The government this week released one of the most important discussion papers about the arts and culture in years, and almost no one in the arts sector noticed.

It might be because the arts and cultural industries have stopped engaging with the government’s tortuous process of developing a National Cultural Policy. After all, Peter Garrett announced the government would develop a cultural policy in 2009, and current Arts Minister Simon Crean is now promising to deliver one in 2012, a mere three years later.

Perhaps people are confused. You can hardly blame them, given the content-less gobbledygook served up by Crean’s office in its latest national cultural policy discussion paper.

Or perhaps people have simply stopped listening. When the Office of the Arts released its Strategic Digital Industry Plan in August, almost nobody noticed. Believe it or not, this plan was actually one of Garrett’s 2007 election promises, but the final document, entitled Creative Industries, a Strategy for 21st Century Australia, is neither a plan nor a strategy.
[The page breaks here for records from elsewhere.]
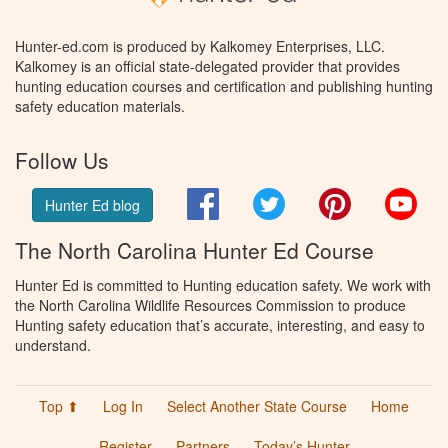
Hunter-ed.com is produced by Kalkomey Enterprises, LLC.
Kalkomey is an official state-delegated provider that provides
hunting education courses and certification and publishing hunting
safety education materials.
Follow Us
Facebook
Twitter
Pinterest
You
Hunter Ed blog
The North Carolina Hunter Ed Course
Hunter Ed is committed to Hunting education safety. We work with
the North Carolina Wildlife Resources Commission to produce
Hunting safety education that’s accurate, interesting, and easy to
understand.
Top ⬆
Log In
Select Another State Course
Home
Register
Partners
Today’s Hunter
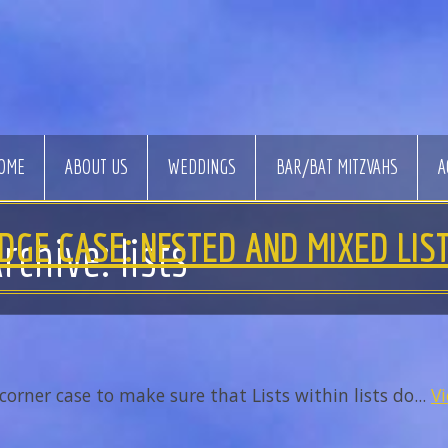
OME
ABOUT US
WEDDINGS
BAR/BAT MITZVAHS
A
DGE CASE: NESTED AND MIXED LIS
rchive: lists
corner case to make sure that Lists within lists do...
Vi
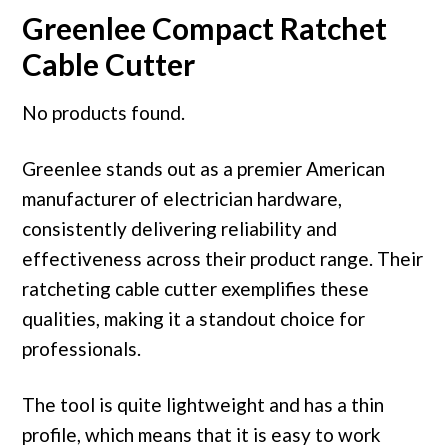
Greenlee Compact Ratchet
Cable Cutter
No products found.
Greenlee stands out as a premier American
manufacturer of electrician hardware,
consistently delivering reliability and
effectiveness across their product range. Their
ratcheting cable cutter exemplifies these
qualities, making it a standout choice for
professionals.
The tool is quite lightweight and has a thin
profile, which means that it is easy to work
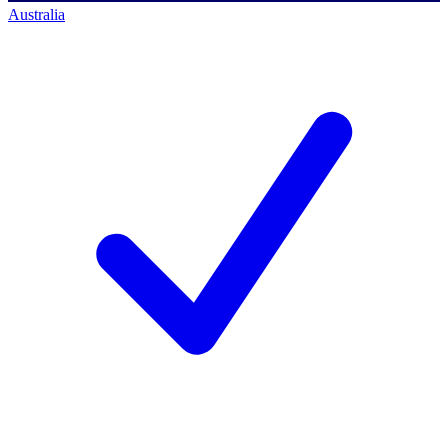
Australia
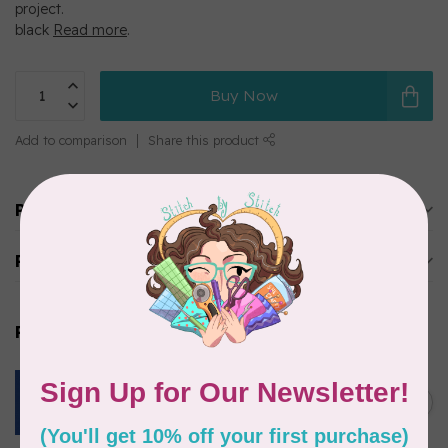
project.
black
Read more
.
Buy Now
Add to comparison
Share this product
Product description
Reviews
Related products
ROBERT KAUFMAN
ESSEX YARN DYED SPECKLE,
OCEAN (LINEN/COTTON) PER
C$0.24
CM OR $24 PER M
In stock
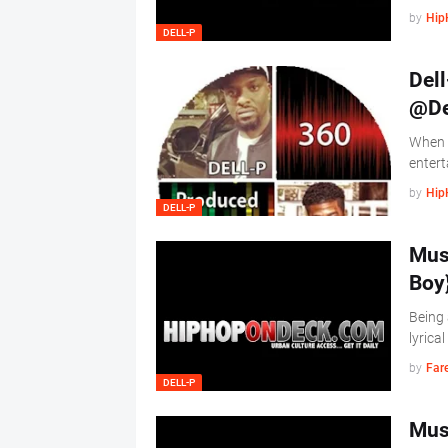
by
Hip
DELL-P
Dell
@De
When y
entert
by
Hip
DELL-P
Musi
Boy
Being 
lyrica
by
Far
DELL-P
Musi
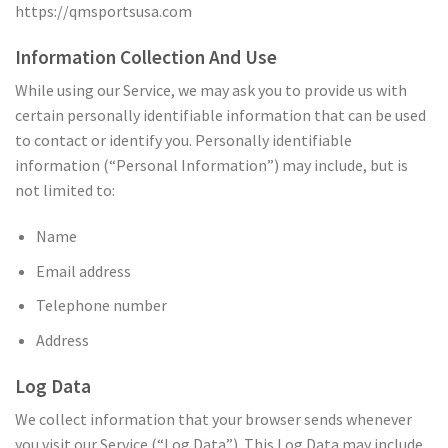
https://qmsportsusa.com
Information Collection And Use
While using our Service, we may ask you to provide us with
certain personally identifiable information that can be used
to contact or identify you. Personally identifiable
information (“Personal Information”) may include, but is
not limited to:
Name
Email address
Telephone number
Address
Log Data
We collect information that your browser sends whenever
you visit our Service (“Log Data”). This Log Data may include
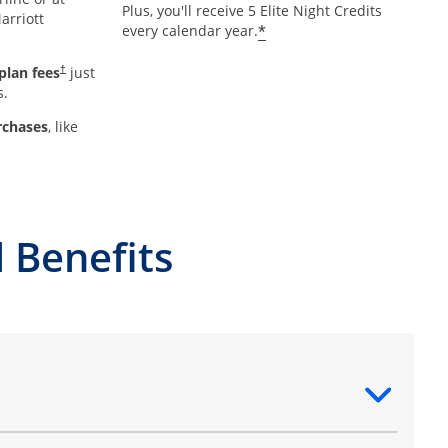
Plus, you'll receive 5 Elite Night Credits
arriott
*
every calendar year.
plan fees
just
†
s.
rchases
, like
 Benefits
ntent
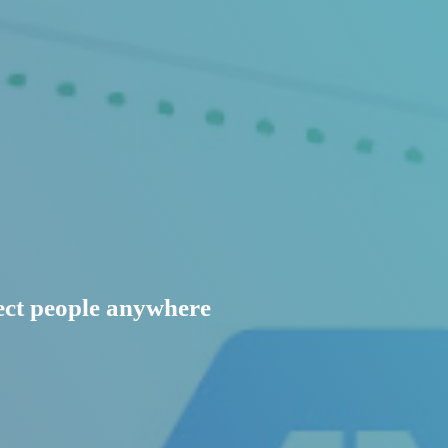
nect people anywhere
It contains no recommendations and no funding or regulatory announcements. Instead it simply collects together a grab-bag of current programs and initiatives, many of them only vaguely related to each other, as though listing them all in the same document somehow suggests a way forward.
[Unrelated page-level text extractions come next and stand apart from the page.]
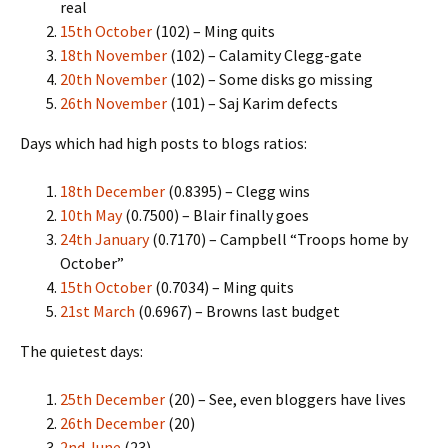
real
15th October
(102) – Ming quits
18th November
(102) – Calamity Clegg-gate
20th November
(102) – Some disks go missing
26th November
(101) – Saj Karim defects
Days which had high posts to blogs ratios:
18th December
(0.8395) – Clegg wins
10th May
(0.7500) – Blair finally goes
24th January
(0.7170) – Campbell “Troops home by
October”
15th October
(0.7034) – Ming quits
21st March
(0.6967) – Browns last budget
The quietest days:
25th December
(20) – See, even bloggers have lives
26th December
(20)
2nd June
(23)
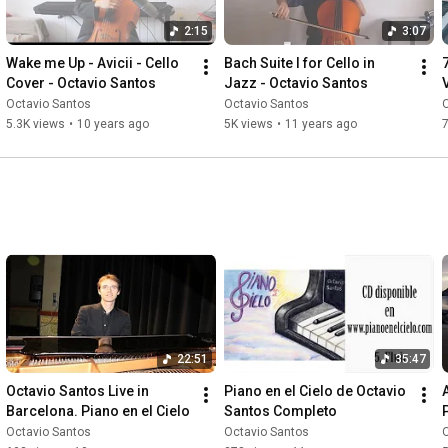
2:15
3:07
Wake me Up - Avicii - Cello 
Bach Suite I for Cello in 
Cover - Octavio Santos
Jazz - Octavio Santos
V
Octavio Santos
Octavio Santos
5.3K views
•
10 years ago
5K views
•
11 years ago
7
22:51
35:47
Octavio Santos Live in 
Piano en el Cielo de Octavio 
Barcelona. Piano en el Cielo
Santos Completo
Octavio Santos
Octavio Santos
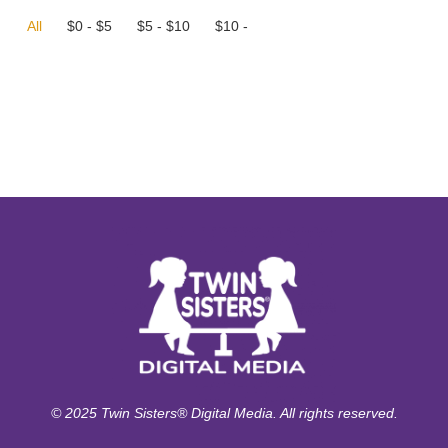
All
$
0
-
$
5
$
5
-
$
10
$
10
-
© 2025 Twin Sisters® Digital Media. All rights reserved.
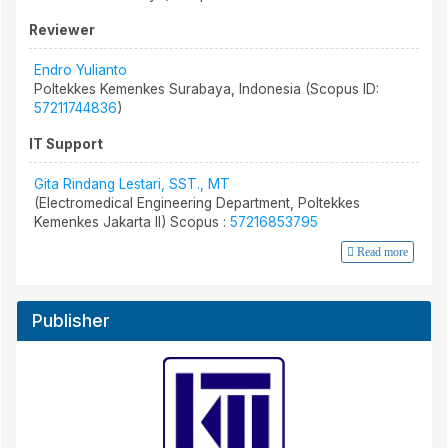
Reviewer
Endro Yulianto
Poltekkes Kemenkes Surabaya, Indonesia (Scopus ID:
57211744836
)
IT Support
Gita Rindang Lestari, SST., MT
(Electromedical Engineering Department, Poltekkes
Kemenkes Jakarta II) Scopus :
57216853795
Read more
Publisher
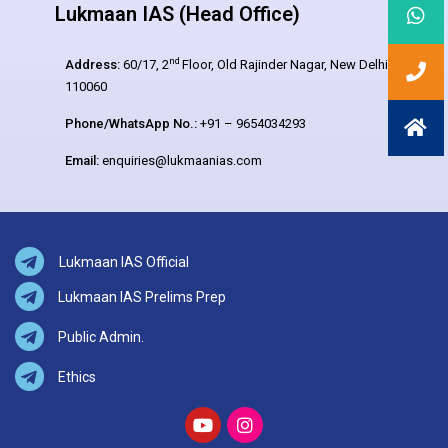
Lukmaan IAS (Head Office)
nd
Address:
60/17, 2
Floor, Old Rajinder Nagar, New Delhi –
110060
Phone/WhatsApp No.:
+91 – 9654034293
Email:
enquiries@lukmaanias.com
Lukmaan IAS Official
Lukmaan IAS Prelims Prep
Public Admin.
Ethics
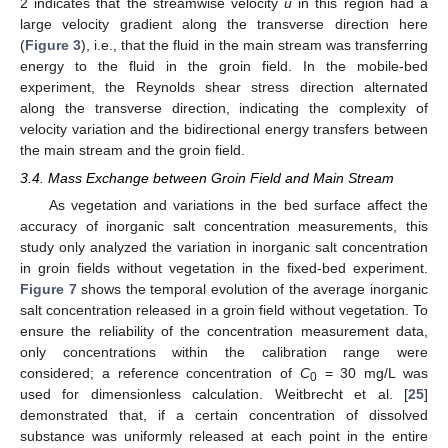
2 indicates that the streamwise velocity
u
in this region had a
large velocity gradient along the transverse direction here
(
Figure 3
), i.e., that the fluid in the main stream was transferring
energy to the fluid in the groin field. In the mobile-bed
experiment, the Reynolds shear stress direction alternated
along the transverse direction, indicating the complexity of
velocity variation and the bidirectional energy transfers between
the main stream and the groin field.
3.4. Mass Exchange between Groin Field and Main Stream
As vegetation and variations in the bed surface affect the
accuracy of inorganic salt concentration measurements, this
study only analyzed the variation in inorganic salt concentration
in groin fields without vegetation in the fixed-bed experiment.
Figure 7
shows the temporal evolution of the average inorganic
salt concentration released in a groin field without vegetation. To
ensure the reliability of the concentration measurement data,
only concentrations within the calibration range were
considered; a reference concentration of
C
= 30 mg/L was
0
used for dimensionless calculation. Weitbrecht et al. [
25
]
demonstrated that, if a certain concentration of dissolved
substance was uniformly released at each point in the entire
In arts and cultural policy, it is ever thus. While the Arts Office issues a series of glossy brochures, the big decisions about the big industries and the important policy questions are made elsewhere in the government. And right now, some big questions are being asked by the Convergence Review.
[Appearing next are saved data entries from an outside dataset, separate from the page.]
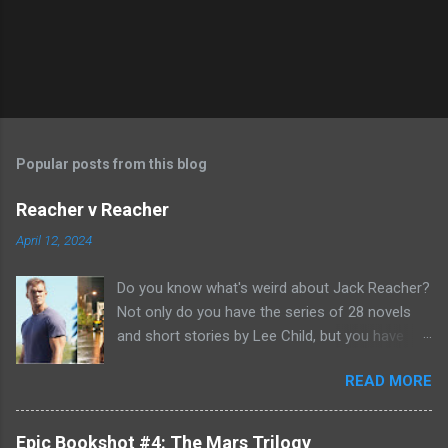
Popular posts from this blog
Reacher v Reacher
April 12, 2024
Do you know what's weird about Jack Reacher?
Not only do you have the series of 28 novels
and short stories by Lee Child, but you have
two seasons of the Amazon Prime show (with
READ MORE
Alan Richson in the role of Reacher) and there
are not one, but two movies out there- starring
Tom Cruise. But it gets even better because the
Epic Bookshot #4: The Mars Trilogy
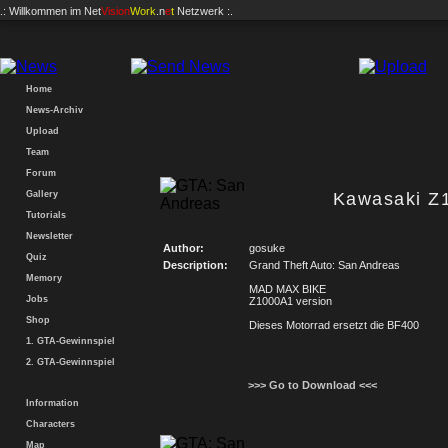
.: Willkommen im
Net
Vision
Work
.n
e
t
Netzwerk :.
Home
News-Archiv
Upload
Team
Forum
Gallery
Kawasaki Z
Tutorials
Newsletter
Author:
gosuke
Quiz
Description:
Grand Theft Auto: San Andreas
Memory
MAD MAX BIKE
Jobs
Z1000A1 version
Shop
Dieses Motorrad ersetzt die BF400
1. GTA-Gewinnspiel
2. GTA-Gewinnspiel
>>> Go to Download <<<
Information
Characters
Map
This week, the Convergence Review released  an entire series of discussion papers that pose major questions about the future shape of Australian cultural policy. The discussion paper about “Australian and Local Content“ ranges all over the cultural policy landscape, examining everything from media ownership and the decline of local journalism to Screen Australia’s funding levels and the performance of the Producer Offset.

For those who read closely, there are plenty of potentially exciting proposals hinted at. For instance, the discussion paper asks: “Whether there are forms of content that should receive access to an indirect incentive from government but currently are ineligible, such as interactive entertainment.” Translation: should the gaming industry also get tax rebates? Even the long-neglected community broadcasters get a mention. The discussion paper pointedly asks: “What should be the role of community broadcasters in producing and delivering local content?”

Other issues canvassed by the various discussion papers include doing away with much of the current system of local content regulations, the possibility of introducing a fourth commercial TV network (this columnist says “Yes! Do it!”) and introducing a public interest test for media mergers in order to protect what little diversity the Australian media still retains.

In summary, these papers represent a wide-reaching and incisive arm’s-length analysis of much of Australia’s current cultural policy settings. The contrast between them and the guff coming out of the Arts Office is telling. On current indications, the Convergence Review risks making the National Cultural Policy process irrelevant.

If that’s the case, then Australia’s established arts sector will largely have itself to blame. For a long time, the Australia Council and many other parts of our local arts sector have turned their backs on new media and digital culture — indeed, most forms of popular culture — instead pulling up the drawbridge to try and keep the barbarians at bay.

But digital convergence means that approach is becoming untenable. We seem to be nearing a moment of truth for government policy in regards to the arts and culture. All of a sudden, Australia’s cultural policy settings are up for grabs. Perhaps most interestingly, the legitimacy of the Australia Council as a key policy-making body has begun to be questioned (and not just by Crikey).

Just yesterday, for instance, respected and influential Adelaide Festival director Paul Grabowksy delivered a speech to the South Australian Press Club in which he attacked the current programing of of the symphony orchestras and bluntly stated that the Australia Council has failed artists.

“Something is wrong, there’s a lack of mettle,” Grabowsky said, according to The Australian’s Rebecca Puddy. “It could also be a defensive posture taken by the entire culture, trying to protect itself in a more competitive, less cosseted financial environment in which they need to be seen balancing their books and forcing them into the grotesque kind of organisations in which they have to be backing bands for rock’n’roll stars.”

Grabowsky is here describing the common practice of the state orchestras to play concerts with acts such as Deep Purple or Roberta Flack. He’s also right to point to the defensive posture that the Australia Council and many of the organisations it funds seem to have adopted in recent times.

The contemporary music industry has also started to organise itself to lobby against the current distribution of music funding, overwhelmingly weighted towards orchestras and classical music.

Culture is changing. So, finally, is the atmosphere of cultural policy.